**DATASET EXTRACT:**
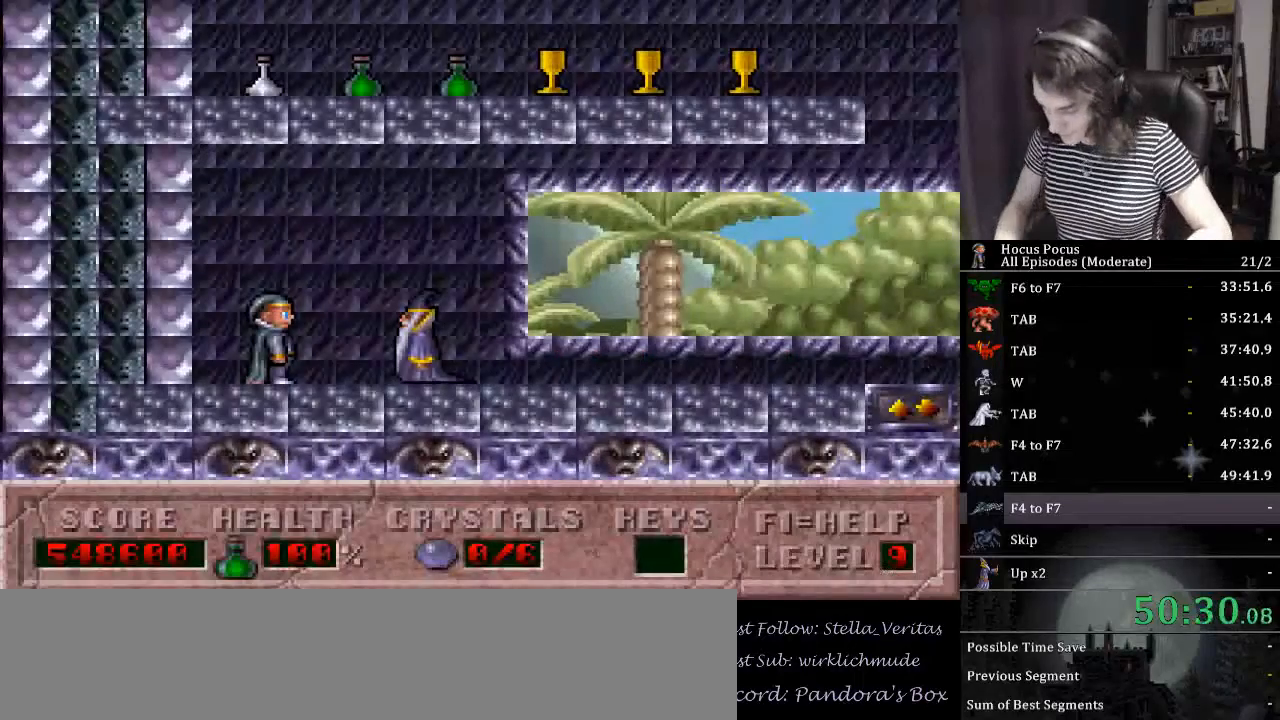
{"keys": [], "events": [[200, "f4", "down"], [300, "f4", "up"], [300, "right", "down"], [400, "right", "up"], [434, "f7", "down"], [500, "f7", "up"]]}
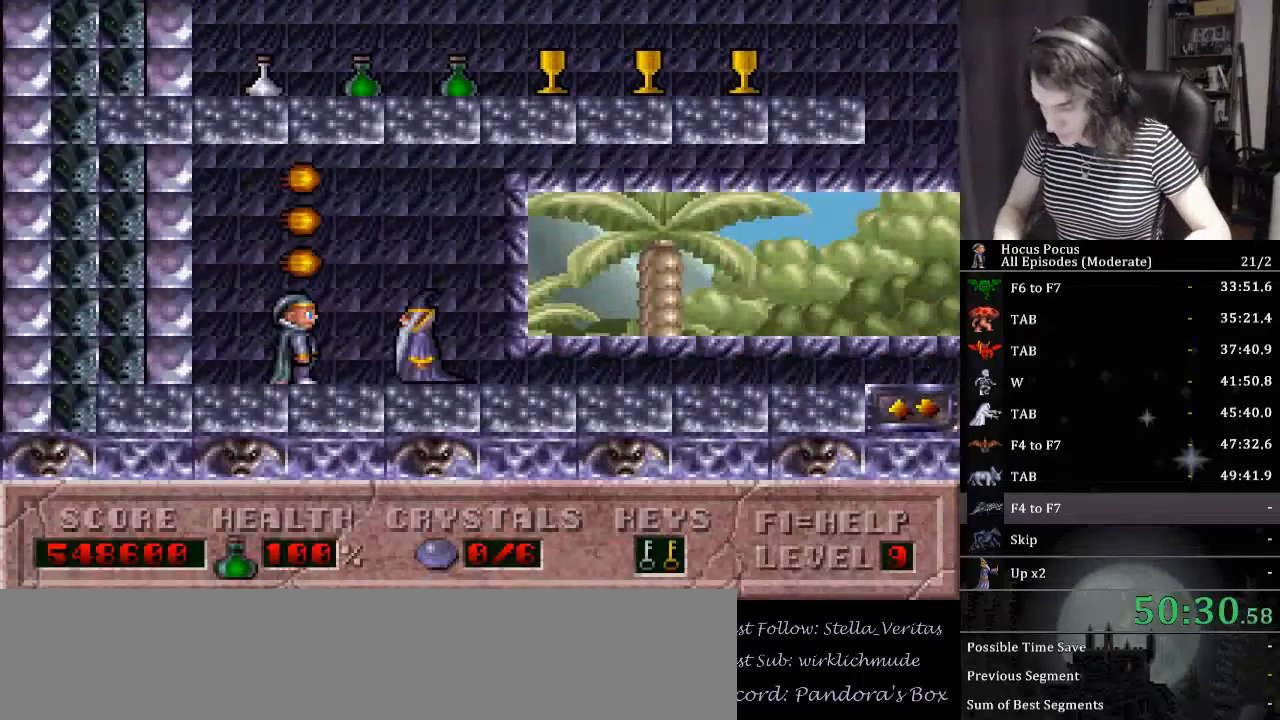
{"keys": ["right"], "events": [[34, "right", "down"]]}
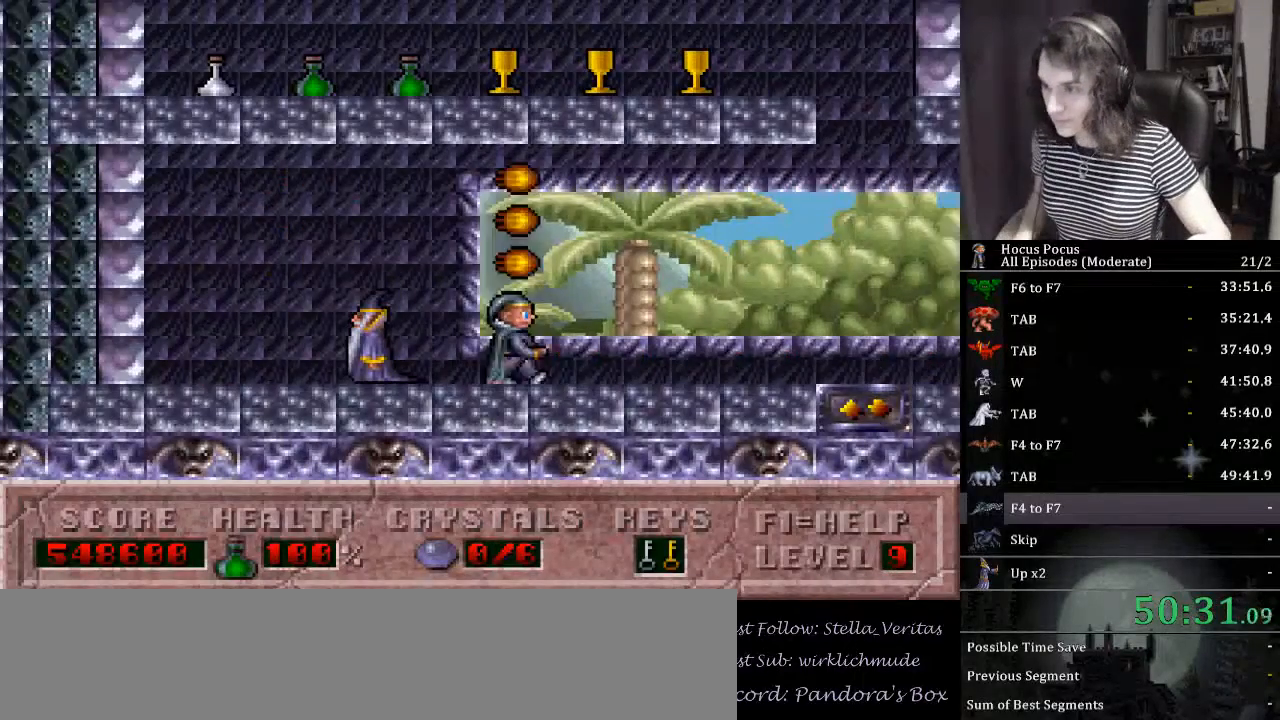
{"keys": ["right"], "events": []}
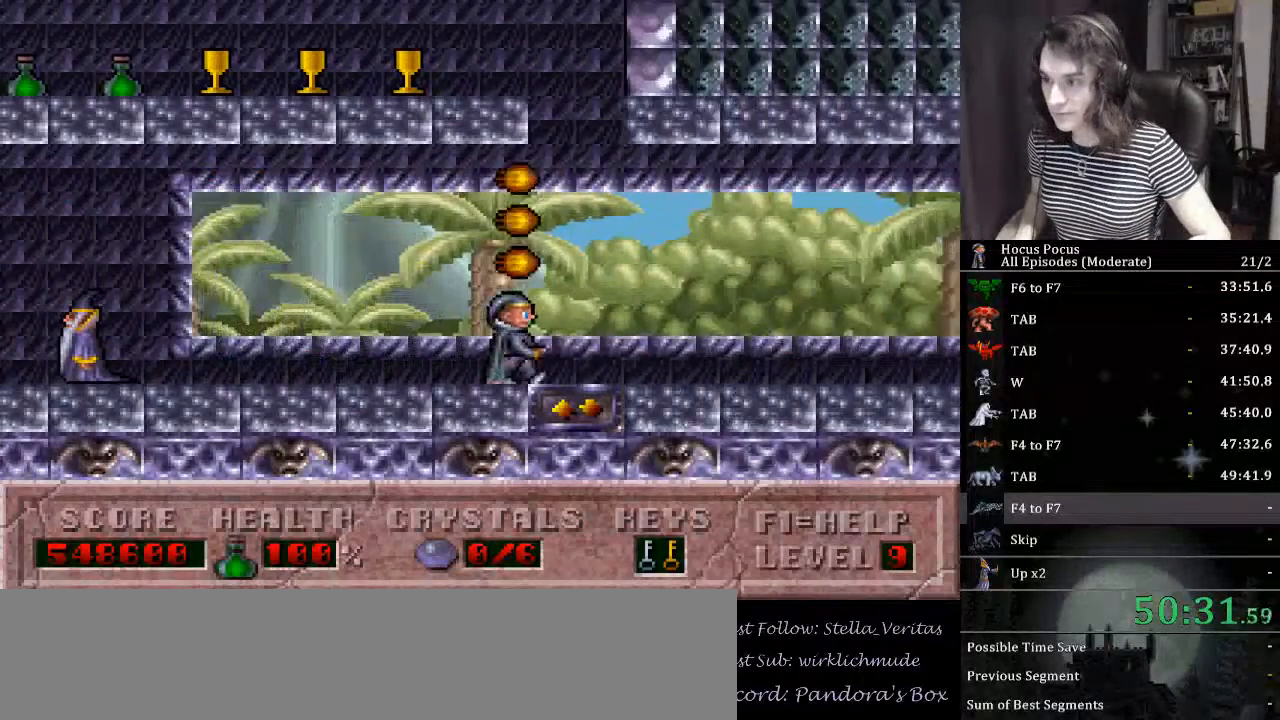
{"keys": ["right"], "events": []}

**INSTRUCTIONS TO FOLLOW:** Would you transcribe all of the data exactly, apart from its pictures?

**EXERCISE SOLUTION:**
{"keys": [], "events": [[200, "f4", "down"], [300, "f4", "up"], [300, "right", "down"], [400, "right", "up"], [434, "f7", "down"], [500, "f7", "up"]]}
{"keys": ["right"], "events": [[34, "right", "down"]]}
{"keys": ["right"], "events": []}
{"keys": ["right"], "events": []}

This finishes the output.